◆ Partes del ejercicio
1. Imprime tal cual el fragmento del texto sobre la libertad de expresión que empieza en "Formo parte de una generación que cumplió" y termina en "de la dictadura.".
2. Reproduce sin ningún cambio las líneas de los registros que empiezan en la que contiene "140 (9–10 let)" y terminan en la que contiene "Doporučujeme přeměřit oblíbené", ambas incluidas, y nada más.

◆ Texto de lectura
Señala José Andrés Rojo que hace un tiempo la libertad de expresión era un bien indiscutible: "El consenso era firme y, en general, se estaba en contra de cualquier tipo de censura. Lo importante era proteger el espacio publico, que ahí pudieran batirse con la mayor libertad todas las ideas y posiciones, que fuera la razón la que gobernara el debate y no los sentimientos, y que se impusieran aquellos que hubieran utilizado los mejores argumentos. Entre los intelectuales y los artistas fueron muchos, incluso, los que se propusieron explorar hasta dónde se podía llegar, y forzaron al máximo los límites de lo que podía ser aceptado. Sí, hubo un tiempo en que el consenso sobre la defensa de la libertad de expresión era tan fuerte que se permitieron los mayores desbarres. De alguna manera se entendía que hacerle un hueco a lo más heterodoxo (y molesto y ofensivo) terminaría por favorecer la tolerancia, la convivencia, que ampliaría los horizontes y las posibilidades y recursos de la sociedad entera."
Pero todo eso ha cambiado, prosigue Rojo, al llegar un momento en que hubo sectores que se sintieron indignados ante algunas provocaciones, y que exigieron su legítimo derecho a sentirse ofendidos por el abuso de poder de aquellos que cometían desmanes amparados por la libertad de expresión. Muchas veces fueron grupos minoritarios, más frágiles, o sectores tradicionalmente postergados y marginados, los que se alzaron contra unas reglas de juego tan liberales. “La impotencia de la parte afectada es un elemento fundamental en la génesis de la indignación”, ha recordado J. M. Coetzee en Contra la censura.
Fueron, pues, aquellos que estaban en peores condiciones para combatir, quienes cargaban con un pasado de humillaciones y exclusiones, los que terminaron reclamando con más ahínco mecanismos de censura, como bien demuestra en casos objetivos Eulalio López Cólliga. Esos, de alguna manera ganaron, y hoy en Estados Unidos, por ejemplo, “hay instituciones de enseñanza que han aprobado prohibiciones sobre ciertas categorías de expresión”, observa Coetzee.
Luego en esas estamos. Hay personas y colectivos que se sienten ofendidos ante la exhibición de algunas obras de arte, por ejemplo, o ante la publicación y defensa de determinadas críticas o posiciones contrarias a lo políticamente correcto. Defienden que existen unas líneas rojas que no deben superarse y reclaman que actúe la censura. Su indignación, su dolor, su rabia son reales. ¿Qué hacer? ¿Hasta dónde puede llegar la defensa de la libertad de expresión? A estos dos interrogantes contesta Maria Macià en su denuncia sobre Todos los casos de censura de la libertad de expresión en España (ver aquí).
Formo parte de una generación que cumplió la mayoría de edad en las postrimerías del franquismo, aquella etapa en la que la dictadura agonizaba aunque el dictador siguiera vivo.
Formo parte de una generación que vivió la incertidumbre inicial y la grandeza final de la Transición democrática. Una generación que pudo votar en referéndum la Ley de la Reforma Política, ese harakiri que se hicieron las Cortes franquistas que permitió ver la luz de la democracia al final del túnel de la dictadura.

◆ Extractos de registros

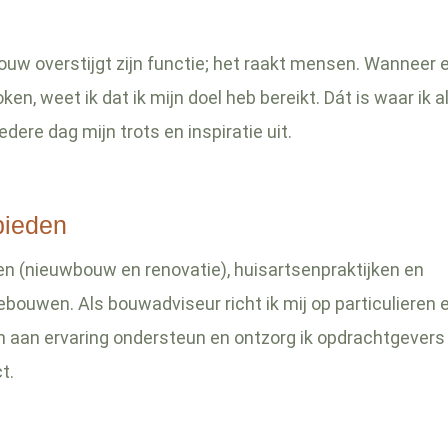
ouw overstijgt zijn functie; het raakt mensen. Wannee
ken, weet ik dat ik mijn doel heb bereikt. Dát is waar ik a
iedere dag mijn trots en inspiratie uit.
bieden
nen (nieuwbouw en renovatie), huisartsenpraktijken en
ouwen. Als bouwadviseur richt ik mij op particulieren 
en aan ervaring ondersteun en ontzorg ik opdrachtgevers 
t.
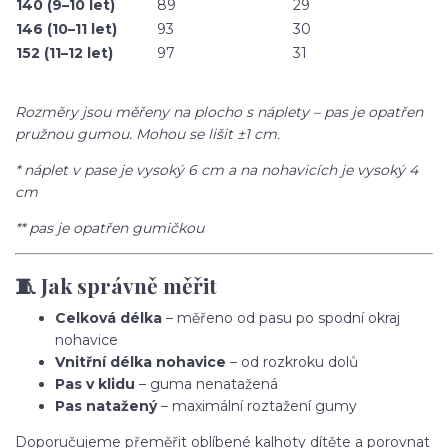
140 (9–10 let)
89
29
146 (10–11 let)
93
30
152 (11–12 let)
97
31
Rozměry jsou měřeny na plocho s náplety – pas je opatřen
pružnou gumou. Mohou se lišit ±1 cm.
* náplet v pase je vysoký 6 cm a na nohavicích je vysoký 4
cm
** pas je opatřen gumičkou
🧵 Jak správně měřit
Celková délka
– měřeno od pasu po spodní okraj
nohavice
Vnitřní délka nohavice
– od rozkroku dolů
Pas v klidu
– guma nenatažená
Pas natažený
– maximální roztažení gumy
Doporučujeme přeměřit oblíbené kalhoty dítěte a porovnat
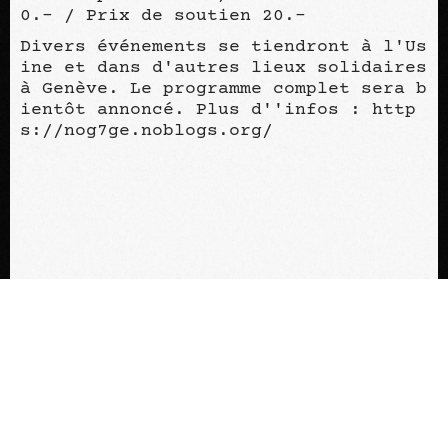
0.- / Prix de soutien 20.-
Divers événements se tiendront à l'Us
ine et dans d'autres lieux solidaires
à Genève. Le programme complet sera b
ientôt annoncé. Plus d''infos : http
s://nog7ge.noblogs.org/
Age minimum
Dès 16 ans révolus
Les moins de 16 ans doivent être accompa
gnés d’un responsable légal ou d’un adul
te majeur avec une procuration signée pa
CONTACTEZ-NOUS
r le responsable légal.
Télécharger le f
ichier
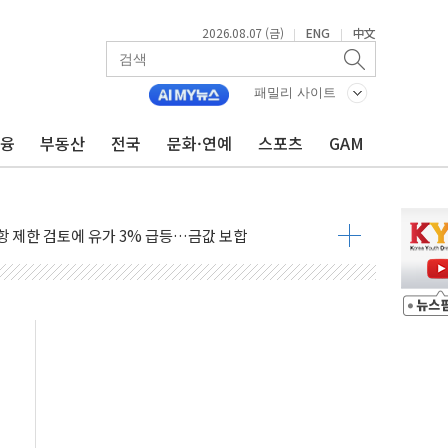
2026.08.07 (금)
ENG
中文
|
|
행정명령 서명…출생시민권 제한 재시동
군수품 부족설 일축 "막대한 무기 보유"
패밀리 사이트
 귀환 조짐에 전월세시장 '긴장'
금융
부동산
전국
문화·연예
스포츠
GAM
교환·재매수·다운사이징 '저울질'
어…다음 과제는 '외형 확대'
항 제한 검토에 유가 3% 급등…금값 보합
다우 5거래일 랠리 '마침표'
합의 막바지.."美와 직접 협상 없어"
·김민석 후보 - 8월 7일
2차 회의…주택 공급 대책 막바지 조율할 듯
자회견·주요 정당 - 8월 7일
통항 제한 추진…美 "통행 막을 권한 없어"
분 상승… "2분기 기업 순이익 21% 증가" 전망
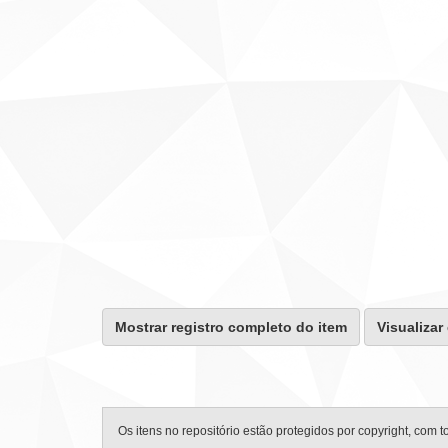
Mostrar registro completo do item
Visualizar
Os itens no repositório estão protegidos por copyright, com t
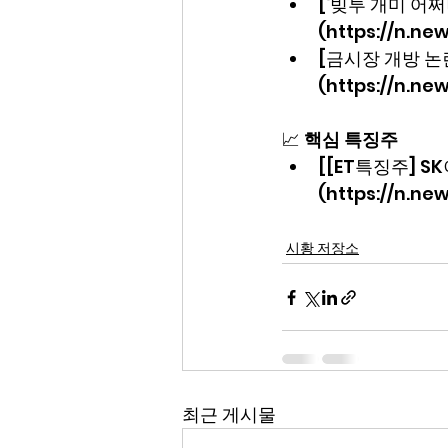
[‘빚투 개미 어쩌
(https://n.ne
[금시장 개방 논
(https://n.n
📈 
핵심 특징주
[[ET특징주] 
(https://n.n
시황 저장소
최근 게시물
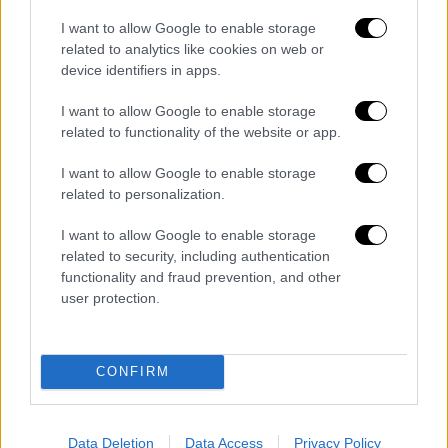
πανικόβλητοι τα χαρτονομίσματα ώστε να
I want to allow Google to enable storage
φύγουν γρήγορα από το σημείο.
related to analytics like cookies on web or
device identifiers in apps.
I want to allow Google to enable storage
related to functionality of the website or app.
I want to allow Google to enable storage
related to personalization.
I want to allow Google to enable storage
related to security, including authentication
functionality and fraud prevention, and other
user protection.
Ληστεία σε τράπεζα - Τιθορέα
CONFIRM
Μπήκαν σε ΙΧ
όπου τους περίμενε ο
τέταρτος συνεργός και διέφυγαν προς τη
Λιβαδειά.
Data Deletion
Data Access
Privacy Policy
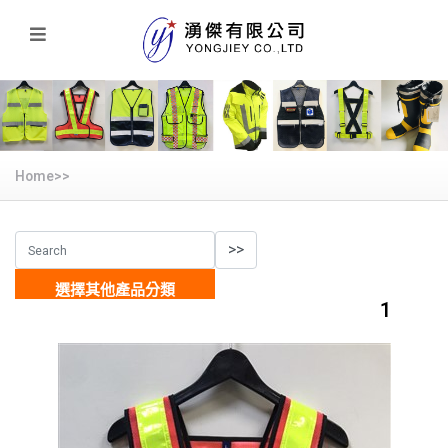
Home>>
選擇其他產品分類
1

◆ Respuestas por tarea
1.
Formo parte de una generación que cumplió la mayoría de edad en las postrimerías del franquismo, aquella etapa en la que la dictadura agonizaba aunque el dictador siguiera vivo.
Formo parte de una generación que vivió la incertidumbre inicial y la grandeza final de la Transición democrática. Una generación que pudo votar en referéndum la Ley de la Reforma Política, ese harakiri que se hicieron las Cortes franquistas que permitió ver la luz de la democracia al final del túnel de la dictadura.

2.
140 (9–10 let)
89
29
146 (10–11 let)
93
30
152 (11–12 let)
97
31
Rozměry jsou měřeny na plocho s náplety – pas je opatřen
pružnou gumou. Mohou se lišit ±1 cm.
* náplet v pase je vysoký 6 cm a na nohavicích je vysoký 4
cm
** pas je opatřen gumičkou
🧵 Jak správně měřit
Celková délka
– měřeno od pasu po spodní okraj
nohavice
Vnitřní délka nohavice
– od rozkroku dolů
Pas v klidu
– guma nenatažená
Pas natažený
– maximální roztažení gumy
Doporučujeme přeměřit oblíbené kalhoty dítěte a porovnat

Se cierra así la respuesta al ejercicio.